Benedict XVI in Cyprus: a significant step in the ecumenical journey
Nicosia (AsiaNews) - Recalling the embrace between Paul VI and Athenagoras, which marked the end of the schism of the two churches (begun in 1054, but essentially consummated with the Fourth Crusade in 1204) and the breakthrough in relations between Catholics and Orthodox Benedict XVI concluded his visit to the island of Cyprus.
With this reference in his farewell speech at the airport of Larnaca, the pope wanted to express his heartfelt wish that this visit has been another step forward along the path towards full unity, began, in his words, by the unforgettable Ecumenical Patriarch Athenagoras and his great predecessor Paul VI.
Cypriots, and they were not alone, were greatly pleased by Benedict XVI words, when referring to his lodgings in the nunciature, right next to the buffer zone between the two parts of Cyprus, he said:" I have seen for myself something of the sad division of the island, as well as learning of the loss of a significant part of a cultural heritage which belongs to all humanity. I have also listened to Cypriots from the north who wish to return in peace to their homes and places of worship, and I have been deeply moved by their pleas”.
Referring to the "sad division of the island, he added that" much good has been achieved in this regard through substantive dialogue in recent years, though much remains to be done to overcome divisions” and commented favourably on the efforts towards reunification made by President Christofias.
In turn, President Christofias thanked Benedict XVI for his continued support for a just and durable solution to the Cyprus question, which will be resolved based on the motion of the United Nations and the principles of the European Union.
Comments in Cyprus regarding this visit, strongly supported by Archbishop Chrysostomos, claim it was important for two reasons.
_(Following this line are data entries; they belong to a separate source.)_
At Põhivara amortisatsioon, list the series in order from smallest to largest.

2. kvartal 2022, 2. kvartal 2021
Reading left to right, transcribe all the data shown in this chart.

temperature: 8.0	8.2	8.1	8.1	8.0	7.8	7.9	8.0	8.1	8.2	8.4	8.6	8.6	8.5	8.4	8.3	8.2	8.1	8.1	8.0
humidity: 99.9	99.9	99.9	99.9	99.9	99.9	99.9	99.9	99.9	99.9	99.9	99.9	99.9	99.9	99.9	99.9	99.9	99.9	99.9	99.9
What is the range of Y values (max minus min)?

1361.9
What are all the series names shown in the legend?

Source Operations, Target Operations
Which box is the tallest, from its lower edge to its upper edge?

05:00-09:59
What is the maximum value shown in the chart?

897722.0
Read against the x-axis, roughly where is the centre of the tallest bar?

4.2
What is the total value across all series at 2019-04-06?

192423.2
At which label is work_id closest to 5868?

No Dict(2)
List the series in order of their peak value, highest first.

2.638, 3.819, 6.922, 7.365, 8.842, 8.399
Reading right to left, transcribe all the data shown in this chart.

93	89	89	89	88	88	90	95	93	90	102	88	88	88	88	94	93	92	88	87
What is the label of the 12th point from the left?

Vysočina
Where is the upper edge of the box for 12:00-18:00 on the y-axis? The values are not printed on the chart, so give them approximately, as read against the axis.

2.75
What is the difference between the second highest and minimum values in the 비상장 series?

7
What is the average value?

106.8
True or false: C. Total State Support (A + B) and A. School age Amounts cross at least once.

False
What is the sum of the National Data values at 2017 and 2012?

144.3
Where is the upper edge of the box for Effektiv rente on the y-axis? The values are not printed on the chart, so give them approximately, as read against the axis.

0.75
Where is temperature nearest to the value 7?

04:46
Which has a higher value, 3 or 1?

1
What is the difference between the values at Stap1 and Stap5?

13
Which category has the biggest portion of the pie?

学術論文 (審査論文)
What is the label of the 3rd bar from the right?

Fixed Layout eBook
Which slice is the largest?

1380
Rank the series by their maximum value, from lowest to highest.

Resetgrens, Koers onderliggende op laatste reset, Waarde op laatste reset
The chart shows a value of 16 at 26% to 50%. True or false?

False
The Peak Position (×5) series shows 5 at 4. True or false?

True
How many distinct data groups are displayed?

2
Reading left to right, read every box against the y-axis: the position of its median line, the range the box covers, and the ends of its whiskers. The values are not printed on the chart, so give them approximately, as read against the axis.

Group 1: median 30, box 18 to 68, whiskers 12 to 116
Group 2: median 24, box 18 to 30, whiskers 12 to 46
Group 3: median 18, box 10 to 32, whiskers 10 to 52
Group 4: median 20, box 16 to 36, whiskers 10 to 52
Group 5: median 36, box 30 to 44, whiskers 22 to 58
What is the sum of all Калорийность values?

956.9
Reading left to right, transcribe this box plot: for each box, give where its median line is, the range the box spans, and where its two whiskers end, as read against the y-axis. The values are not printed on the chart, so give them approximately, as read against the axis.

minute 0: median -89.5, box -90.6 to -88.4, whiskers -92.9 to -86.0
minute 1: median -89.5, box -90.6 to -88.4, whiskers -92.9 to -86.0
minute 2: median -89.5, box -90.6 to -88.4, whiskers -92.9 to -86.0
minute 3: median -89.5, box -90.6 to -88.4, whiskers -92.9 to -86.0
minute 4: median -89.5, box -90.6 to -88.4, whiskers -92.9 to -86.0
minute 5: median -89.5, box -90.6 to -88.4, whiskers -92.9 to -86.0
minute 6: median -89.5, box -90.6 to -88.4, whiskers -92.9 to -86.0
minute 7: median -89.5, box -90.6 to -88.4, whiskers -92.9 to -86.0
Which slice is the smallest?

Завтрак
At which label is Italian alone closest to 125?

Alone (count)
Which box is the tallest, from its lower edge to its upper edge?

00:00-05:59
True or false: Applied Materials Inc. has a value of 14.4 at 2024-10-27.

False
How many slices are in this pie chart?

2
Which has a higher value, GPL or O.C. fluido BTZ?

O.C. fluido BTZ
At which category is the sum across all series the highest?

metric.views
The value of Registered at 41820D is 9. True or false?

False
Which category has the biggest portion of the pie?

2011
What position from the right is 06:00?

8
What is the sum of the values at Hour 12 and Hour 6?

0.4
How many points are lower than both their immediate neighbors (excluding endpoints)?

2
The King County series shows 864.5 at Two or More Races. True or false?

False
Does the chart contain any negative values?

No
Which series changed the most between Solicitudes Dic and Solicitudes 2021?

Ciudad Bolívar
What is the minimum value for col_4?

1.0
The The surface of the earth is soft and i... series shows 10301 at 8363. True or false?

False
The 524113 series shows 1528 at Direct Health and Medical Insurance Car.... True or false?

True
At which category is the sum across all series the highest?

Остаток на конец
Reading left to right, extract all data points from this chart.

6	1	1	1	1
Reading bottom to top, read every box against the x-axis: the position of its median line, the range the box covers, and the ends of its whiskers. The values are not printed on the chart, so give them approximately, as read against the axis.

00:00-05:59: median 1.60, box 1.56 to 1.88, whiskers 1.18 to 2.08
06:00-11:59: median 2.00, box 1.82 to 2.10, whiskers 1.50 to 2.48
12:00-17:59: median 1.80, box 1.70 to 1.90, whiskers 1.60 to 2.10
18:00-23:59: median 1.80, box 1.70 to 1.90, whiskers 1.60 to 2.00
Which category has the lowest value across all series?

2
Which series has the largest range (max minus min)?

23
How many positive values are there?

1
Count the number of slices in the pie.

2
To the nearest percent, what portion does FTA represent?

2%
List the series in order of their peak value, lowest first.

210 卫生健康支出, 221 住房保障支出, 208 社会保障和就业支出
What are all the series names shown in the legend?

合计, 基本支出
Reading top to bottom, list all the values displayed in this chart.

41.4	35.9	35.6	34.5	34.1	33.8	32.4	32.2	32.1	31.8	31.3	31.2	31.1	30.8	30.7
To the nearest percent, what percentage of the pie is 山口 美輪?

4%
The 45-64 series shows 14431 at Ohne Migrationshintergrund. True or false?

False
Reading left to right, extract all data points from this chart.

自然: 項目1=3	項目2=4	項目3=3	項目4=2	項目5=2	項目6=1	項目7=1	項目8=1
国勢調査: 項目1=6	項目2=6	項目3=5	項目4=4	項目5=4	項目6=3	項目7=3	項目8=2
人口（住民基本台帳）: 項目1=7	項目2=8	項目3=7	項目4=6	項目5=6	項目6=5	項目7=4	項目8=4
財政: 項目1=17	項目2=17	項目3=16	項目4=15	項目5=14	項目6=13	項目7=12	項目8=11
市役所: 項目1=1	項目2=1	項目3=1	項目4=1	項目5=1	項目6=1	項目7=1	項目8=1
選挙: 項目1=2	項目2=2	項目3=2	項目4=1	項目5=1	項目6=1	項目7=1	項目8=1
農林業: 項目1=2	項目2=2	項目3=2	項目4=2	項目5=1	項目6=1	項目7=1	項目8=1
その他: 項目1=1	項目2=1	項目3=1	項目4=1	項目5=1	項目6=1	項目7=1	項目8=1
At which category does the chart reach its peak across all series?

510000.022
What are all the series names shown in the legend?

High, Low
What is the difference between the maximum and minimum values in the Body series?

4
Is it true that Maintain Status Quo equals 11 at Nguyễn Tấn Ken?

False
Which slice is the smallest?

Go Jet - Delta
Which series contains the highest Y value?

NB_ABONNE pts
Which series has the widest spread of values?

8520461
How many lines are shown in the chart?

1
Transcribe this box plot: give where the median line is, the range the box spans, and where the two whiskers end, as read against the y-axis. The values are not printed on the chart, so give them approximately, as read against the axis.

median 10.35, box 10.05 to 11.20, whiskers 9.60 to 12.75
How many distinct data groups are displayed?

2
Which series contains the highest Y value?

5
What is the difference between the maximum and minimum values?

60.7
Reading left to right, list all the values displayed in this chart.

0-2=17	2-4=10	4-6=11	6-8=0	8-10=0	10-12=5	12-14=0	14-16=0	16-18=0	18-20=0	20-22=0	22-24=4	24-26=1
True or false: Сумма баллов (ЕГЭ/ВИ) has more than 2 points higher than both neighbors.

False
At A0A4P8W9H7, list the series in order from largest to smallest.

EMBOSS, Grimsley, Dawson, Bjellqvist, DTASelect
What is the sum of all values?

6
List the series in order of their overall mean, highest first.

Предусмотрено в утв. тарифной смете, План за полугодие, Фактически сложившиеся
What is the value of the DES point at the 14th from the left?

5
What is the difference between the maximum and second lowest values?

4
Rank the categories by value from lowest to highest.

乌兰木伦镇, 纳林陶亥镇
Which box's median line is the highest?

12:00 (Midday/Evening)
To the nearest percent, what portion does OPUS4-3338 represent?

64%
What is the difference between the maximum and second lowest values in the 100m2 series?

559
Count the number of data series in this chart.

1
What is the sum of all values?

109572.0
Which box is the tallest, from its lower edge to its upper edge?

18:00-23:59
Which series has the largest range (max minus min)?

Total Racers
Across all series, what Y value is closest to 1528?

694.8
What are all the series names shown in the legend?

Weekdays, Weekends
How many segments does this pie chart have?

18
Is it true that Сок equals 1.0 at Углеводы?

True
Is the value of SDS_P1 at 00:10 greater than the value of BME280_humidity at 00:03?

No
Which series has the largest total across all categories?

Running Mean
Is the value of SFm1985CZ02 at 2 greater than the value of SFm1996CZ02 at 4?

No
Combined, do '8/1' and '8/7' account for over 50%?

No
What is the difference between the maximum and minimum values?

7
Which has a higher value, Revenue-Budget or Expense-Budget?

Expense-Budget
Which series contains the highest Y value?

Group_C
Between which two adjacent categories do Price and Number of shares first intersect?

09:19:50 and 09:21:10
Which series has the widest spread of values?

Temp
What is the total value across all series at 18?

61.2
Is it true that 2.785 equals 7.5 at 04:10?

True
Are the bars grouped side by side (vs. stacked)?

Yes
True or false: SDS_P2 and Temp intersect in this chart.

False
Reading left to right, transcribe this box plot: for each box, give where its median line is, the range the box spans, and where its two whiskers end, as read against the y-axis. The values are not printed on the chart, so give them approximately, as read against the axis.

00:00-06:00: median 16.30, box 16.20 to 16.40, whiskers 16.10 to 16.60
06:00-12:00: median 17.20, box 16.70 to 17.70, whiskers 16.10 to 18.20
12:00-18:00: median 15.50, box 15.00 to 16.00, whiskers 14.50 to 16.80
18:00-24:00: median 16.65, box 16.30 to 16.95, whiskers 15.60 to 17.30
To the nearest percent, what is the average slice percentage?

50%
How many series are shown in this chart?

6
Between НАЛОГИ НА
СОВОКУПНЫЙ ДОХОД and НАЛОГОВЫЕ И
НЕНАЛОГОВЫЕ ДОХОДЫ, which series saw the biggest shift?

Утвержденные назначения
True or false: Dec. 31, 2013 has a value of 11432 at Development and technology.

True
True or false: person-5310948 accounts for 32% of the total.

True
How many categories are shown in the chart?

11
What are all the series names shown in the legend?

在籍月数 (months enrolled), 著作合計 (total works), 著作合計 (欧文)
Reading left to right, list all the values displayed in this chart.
Firstly, it confirmed the belief that only with the ecumenical dialogue, strongly backed by the Church of Rome and the Ecumenical Patriarchate of Constantinople, can a response to the challenges of today be formulated and secondly, the spectre of the Crusades can not continue be held over the Catholic Church, as some fringes of the Orthodox world try to do every so often, fringes that are truly marginal and without social feedback. It is no accident that ecumenical dialogue has found new life in this land, an extremity of Christian Europe, towards those lands that have seen the birth of Christianity and where it now struggles to survive in the midst of a thousand difficulties.